**BRIEF**
From the entries provided below, copy each line that contains the word "منتخب".

# # # # # # #

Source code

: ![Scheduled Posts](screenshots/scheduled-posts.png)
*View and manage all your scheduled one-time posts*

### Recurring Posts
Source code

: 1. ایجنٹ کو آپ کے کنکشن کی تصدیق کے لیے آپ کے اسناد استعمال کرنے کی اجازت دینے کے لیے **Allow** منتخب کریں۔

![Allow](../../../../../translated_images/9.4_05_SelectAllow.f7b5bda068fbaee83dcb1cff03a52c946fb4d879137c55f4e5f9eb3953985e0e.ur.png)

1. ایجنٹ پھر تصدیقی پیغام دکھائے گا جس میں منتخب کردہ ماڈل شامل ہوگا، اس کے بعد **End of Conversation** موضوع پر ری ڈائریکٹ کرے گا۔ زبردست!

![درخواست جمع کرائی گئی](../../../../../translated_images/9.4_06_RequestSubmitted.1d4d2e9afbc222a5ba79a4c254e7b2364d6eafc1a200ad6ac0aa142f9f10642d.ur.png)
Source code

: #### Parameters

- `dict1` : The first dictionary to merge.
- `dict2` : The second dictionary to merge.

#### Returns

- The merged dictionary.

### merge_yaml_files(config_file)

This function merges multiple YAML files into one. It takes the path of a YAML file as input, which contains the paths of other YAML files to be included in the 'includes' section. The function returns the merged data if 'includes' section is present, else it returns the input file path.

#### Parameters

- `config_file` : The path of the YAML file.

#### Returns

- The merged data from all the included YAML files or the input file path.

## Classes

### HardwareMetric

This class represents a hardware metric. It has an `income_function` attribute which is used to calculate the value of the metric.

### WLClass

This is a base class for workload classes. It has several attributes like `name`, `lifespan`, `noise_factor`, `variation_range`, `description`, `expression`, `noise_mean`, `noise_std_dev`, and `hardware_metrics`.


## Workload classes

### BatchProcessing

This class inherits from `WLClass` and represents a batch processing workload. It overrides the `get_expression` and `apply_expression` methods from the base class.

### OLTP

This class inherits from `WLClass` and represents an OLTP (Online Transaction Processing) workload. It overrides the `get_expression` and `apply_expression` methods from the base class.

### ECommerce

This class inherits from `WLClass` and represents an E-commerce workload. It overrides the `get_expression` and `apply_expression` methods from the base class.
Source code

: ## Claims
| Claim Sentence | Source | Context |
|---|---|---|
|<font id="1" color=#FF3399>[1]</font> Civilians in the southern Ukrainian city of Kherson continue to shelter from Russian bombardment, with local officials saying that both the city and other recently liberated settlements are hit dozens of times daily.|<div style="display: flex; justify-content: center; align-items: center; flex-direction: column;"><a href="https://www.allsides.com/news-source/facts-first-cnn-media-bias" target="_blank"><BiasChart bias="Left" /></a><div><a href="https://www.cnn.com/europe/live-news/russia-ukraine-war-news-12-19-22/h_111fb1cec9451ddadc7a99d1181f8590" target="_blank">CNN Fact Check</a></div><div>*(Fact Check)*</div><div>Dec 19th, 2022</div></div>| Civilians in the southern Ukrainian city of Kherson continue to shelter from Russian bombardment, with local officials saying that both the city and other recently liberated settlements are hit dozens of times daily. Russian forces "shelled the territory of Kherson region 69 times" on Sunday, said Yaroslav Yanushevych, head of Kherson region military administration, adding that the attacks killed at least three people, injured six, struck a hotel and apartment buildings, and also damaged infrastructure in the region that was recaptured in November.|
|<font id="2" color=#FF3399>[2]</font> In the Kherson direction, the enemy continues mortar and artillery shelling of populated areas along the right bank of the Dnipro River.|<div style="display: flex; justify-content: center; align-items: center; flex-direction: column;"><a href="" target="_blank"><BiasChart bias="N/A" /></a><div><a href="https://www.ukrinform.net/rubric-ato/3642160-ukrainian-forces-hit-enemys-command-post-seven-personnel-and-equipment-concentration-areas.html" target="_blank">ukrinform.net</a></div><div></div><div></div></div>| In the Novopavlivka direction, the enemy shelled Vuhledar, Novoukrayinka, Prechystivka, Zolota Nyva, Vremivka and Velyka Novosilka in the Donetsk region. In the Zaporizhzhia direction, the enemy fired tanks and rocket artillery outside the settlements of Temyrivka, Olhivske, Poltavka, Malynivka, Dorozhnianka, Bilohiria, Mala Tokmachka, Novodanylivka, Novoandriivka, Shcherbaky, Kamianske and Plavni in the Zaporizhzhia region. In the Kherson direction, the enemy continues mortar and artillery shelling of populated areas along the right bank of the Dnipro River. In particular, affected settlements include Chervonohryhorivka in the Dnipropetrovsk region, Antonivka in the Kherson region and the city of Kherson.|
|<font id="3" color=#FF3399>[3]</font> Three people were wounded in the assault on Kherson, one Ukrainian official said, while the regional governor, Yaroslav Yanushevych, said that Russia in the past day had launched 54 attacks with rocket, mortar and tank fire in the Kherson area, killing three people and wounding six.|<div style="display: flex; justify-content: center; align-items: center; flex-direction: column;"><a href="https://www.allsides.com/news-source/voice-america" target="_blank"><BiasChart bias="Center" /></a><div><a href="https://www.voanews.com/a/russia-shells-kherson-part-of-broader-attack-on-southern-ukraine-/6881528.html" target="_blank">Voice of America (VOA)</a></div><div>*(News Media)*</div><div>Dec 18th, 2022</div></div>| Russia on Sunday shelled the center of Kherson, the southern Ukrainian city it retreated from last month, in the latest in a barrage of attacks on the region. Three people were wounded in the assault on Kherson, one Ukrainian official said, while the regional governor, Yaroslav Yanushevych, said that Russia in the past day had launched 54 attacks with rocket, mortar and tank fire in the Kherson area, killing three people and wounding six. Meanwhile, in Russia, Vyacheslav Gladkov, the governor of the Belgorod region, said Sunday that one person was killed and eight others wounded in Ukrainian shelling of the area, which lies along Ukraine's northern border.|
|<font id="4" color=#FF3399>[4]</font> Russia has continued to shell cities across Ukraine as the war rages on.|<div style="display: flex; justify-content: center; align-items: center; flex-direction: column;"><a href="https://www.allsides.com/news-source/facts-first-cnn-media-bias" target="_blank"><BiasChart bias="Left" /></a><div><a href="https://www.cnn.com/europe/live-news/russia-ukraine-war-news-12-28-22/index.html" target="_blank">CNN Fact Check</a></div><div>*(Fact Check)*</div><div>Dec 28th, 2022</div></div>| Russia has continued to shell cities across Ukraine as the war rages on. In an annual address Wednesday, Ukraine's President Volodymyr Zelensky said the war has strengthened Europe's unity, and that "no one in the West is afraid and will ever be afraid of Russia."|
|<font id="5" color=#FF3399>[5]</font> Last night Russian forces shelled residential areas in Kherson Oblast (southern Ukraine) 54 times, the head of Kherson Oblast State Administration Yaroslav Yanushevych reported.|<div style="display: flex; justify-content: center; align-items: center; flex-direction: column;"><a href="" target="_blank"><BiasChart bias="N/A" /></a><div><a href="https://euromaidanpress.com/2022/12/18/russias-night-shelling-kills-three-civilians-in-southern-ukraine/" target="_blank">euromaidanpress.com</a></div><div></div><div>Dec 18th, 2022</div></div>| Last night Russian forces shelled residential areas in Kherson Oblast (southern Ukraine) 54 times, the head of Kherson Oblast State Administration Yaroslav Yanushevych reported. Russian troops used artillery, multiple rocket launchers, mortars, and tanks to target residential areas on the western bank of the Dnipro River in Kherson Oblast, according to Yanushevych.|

# # # # # # #

**WRITTEN REPLY**
: 1. ایجنٹ کو آپ کے کنکشن کی تصدیق کے لیے آپ کے اسناد استعمال کرنے کی اجازت دینے کے لیے **Allow** منتخب کریں۔
1. ایجنٹ پھر تصدیقی پیغام دکھائے گا جس میں منتخب کردہ ماڈل شامل ہوگا، اس کے بعد **End of Conversation** موضوع پر ری ڈائریکٹ کرے گا۔ زبردست!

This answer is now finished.